- Leader: Engel Modderman
- Founded: 1999
- Split from: NCPN
- Headquarters: Torenstraat 26, 9671 EE Winschoten
- Ideology: Communism Marxism-Leninism
- Political position: Far-left
- Colours: Red Yellow
- Oldambt municipal council: 3 / 25

Website
- http://vcpoldambt.nl/

= United Communist Party (Netherlands) =

United Communist Party (Verenigde Communistische Partij or VCP) is a small communist party in the Netherlands, formed in 1999, and mainly based in Oldambt and Pekela. It is a break-away party from the New Communist Party of the Netherlands (NCPN).

==History==
The VCP was created as a local split of the NCPN in north-east Groningen. The NCPN was created in 1992 by members of the Communist Party of the Netherlands (CPN) who opposed the merger of the CPN with other leftwing parties to form GroenLinks in the late eighties. North-east Groningen is historically a bulwark of support for the CPN, and later the NCPN.

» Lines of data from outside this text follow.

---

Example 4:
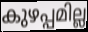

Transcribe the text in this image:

കുഴപ്പമില്ല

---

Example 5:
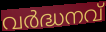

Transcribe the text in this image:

വർദ്ധനവ്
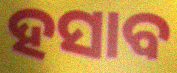
ହସାବ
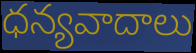
ధన్యవాదాలు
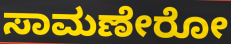
ಸಾಮಣೇರೋ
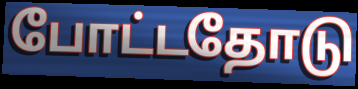
போட்டதோடு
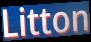
Litton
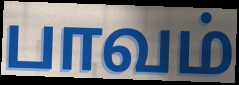
பாவம்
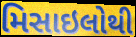
મિસાઇલોથી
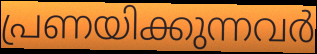
പ്രണയിക്കുന്നവർ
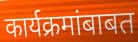
कार्यक्रमांबाबत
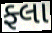
ફ્લા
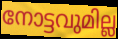
നോട്ടവുമില്ല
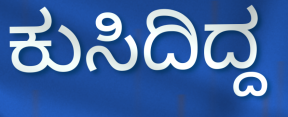
ಕುಸಿದಿದ್ದ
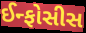
ઈન્ફોસીસ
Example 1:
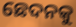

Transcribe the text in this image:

ଛେଦନକୁ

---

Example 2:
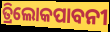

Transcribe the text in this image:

ତ୍ରିଲୋକପାବନୀ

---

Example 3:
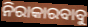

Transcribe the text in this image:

ନିରାକାରବାବୁ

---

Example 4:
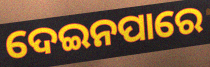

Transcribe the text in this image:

ଦେଇନପାରେ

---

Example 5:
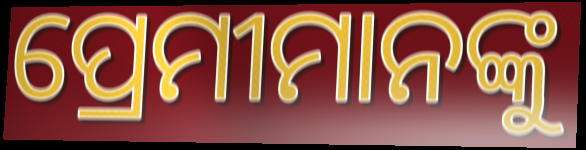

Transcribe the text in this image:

ପ୍ରେମୀମାନଙ୍କୁ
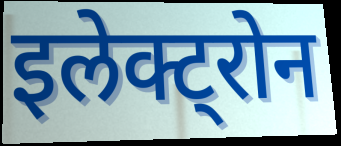
इलेक्ट्रोन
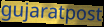
gujaratpost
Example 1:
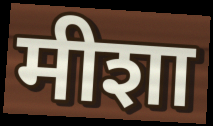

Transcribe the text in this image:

मीशा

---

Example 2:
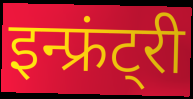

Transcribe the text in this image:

इन्फ्रंट्री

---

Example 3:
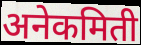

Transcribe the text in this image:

अनेकमिती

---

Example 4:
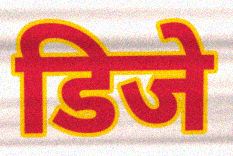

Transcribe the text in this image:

डिजे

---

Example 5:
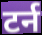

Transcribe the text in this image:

टर्न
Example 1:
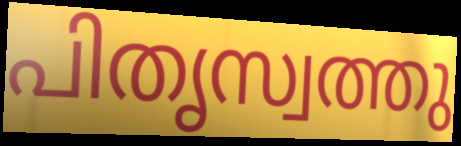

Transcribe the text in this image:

പിതൃസ്വത്തു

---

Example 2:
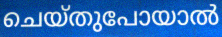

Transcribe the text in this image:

ചെയ്തുപോയാൽ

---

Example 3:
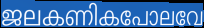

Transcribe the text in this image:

ജലകണികപോലവേ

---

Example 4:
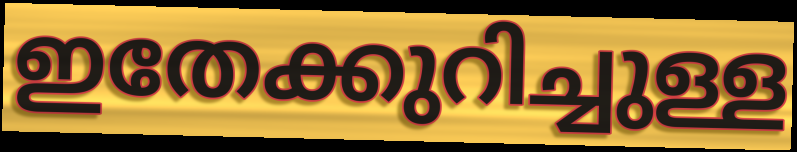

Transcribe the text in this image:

ഇതേക്കുറിച്ചുള്ള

The main reason of the split lied in a disagreement surrounding a large construction project, consisting of mainly expensive villas, called Blauwestad. The Scheemda chapter of the NCPN was opposed to the plan, while the Reiderland chapter was in favor. In Reiderland the NCPN was part of the governing coalition, whereas in Scheemda the party was part of the opposition. In 1999 this disagreement led to a definite split, with the Scheemda chapter forming the VCP.

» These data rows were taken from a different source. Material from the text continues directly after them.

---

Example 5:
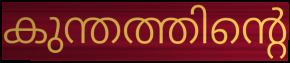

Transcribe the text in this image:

കുന്തത്തിന്റെ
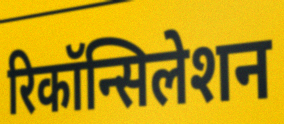
रिकॉन्सिलेशन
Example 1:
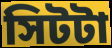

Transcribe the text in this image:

সিটটা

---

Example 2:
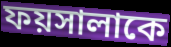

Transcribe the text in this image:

ফয়সালাকে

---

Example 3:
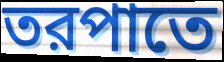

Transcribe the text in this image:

তরপাতে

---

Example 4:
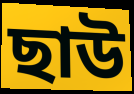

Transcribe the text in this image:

ছাউ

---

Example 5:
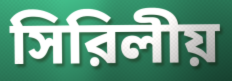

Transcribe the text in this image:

সিরিলীয়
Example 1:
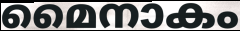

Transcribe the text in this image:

മൈനാകം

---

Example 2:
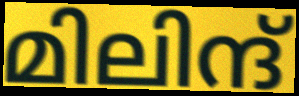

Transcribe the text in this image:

മിലിന്ദ്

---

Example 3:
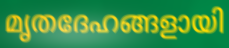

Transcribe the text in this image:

മൃതദേഹങ്ങളായി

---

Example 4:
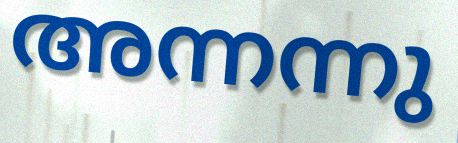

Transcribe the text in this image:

അന്നന്നു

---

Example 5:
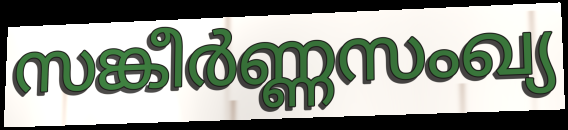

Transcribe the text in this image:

സങ്കീർണ്ണസംഖ്യ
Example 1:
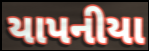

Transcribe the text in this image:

યાપનીયા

In 2009, the municipalities of Scheemda and Reiderland merged to form the new municipality of Oldambt. Both the NCPN and the VCP contested the elections in the new municipality, however only the VCP won representation.

==Election results==

| Provincial elections | 2015 |  |  |
| perc. | seats | votes |
| Groningen | 0.5% | 0 | 1,238 |

Municipal elections: 2002; 2006; 2009; 2014; 2018; 2022; 2026
perc.: seats; votes; perc.; seats; votes; perc.; seats; votes; perc.; seats; votes; perc.; seats; votes; perc.; seats; votes; perc.; seats; votes
Scheemda: 14.8%; 2; 1,067; 10.0%; 1; 707; Municipality merged into Oldambt
Oldambt: Municipality did not exist; 8.5%; 2; 1,138; 16.0%; 4; 2,757; 11.9%; 3; 1,843; 9.8%; 3; 1,442; 9.8%; 3; 1,534
Pekela: 8.2%; 1; 413

==Ideology==
The VCP describes itself as a party based upon scientific socialism as developed by Marx, Engels and Lenin. The party strives to eliminate, through democratic means, all elements of capitalism and its outgrowths, such as fascism, national socialism and all other forms of suppression and exploitation. In its day to day political work in Oldambt, the party focuses on transparency and the support of grassroots actions.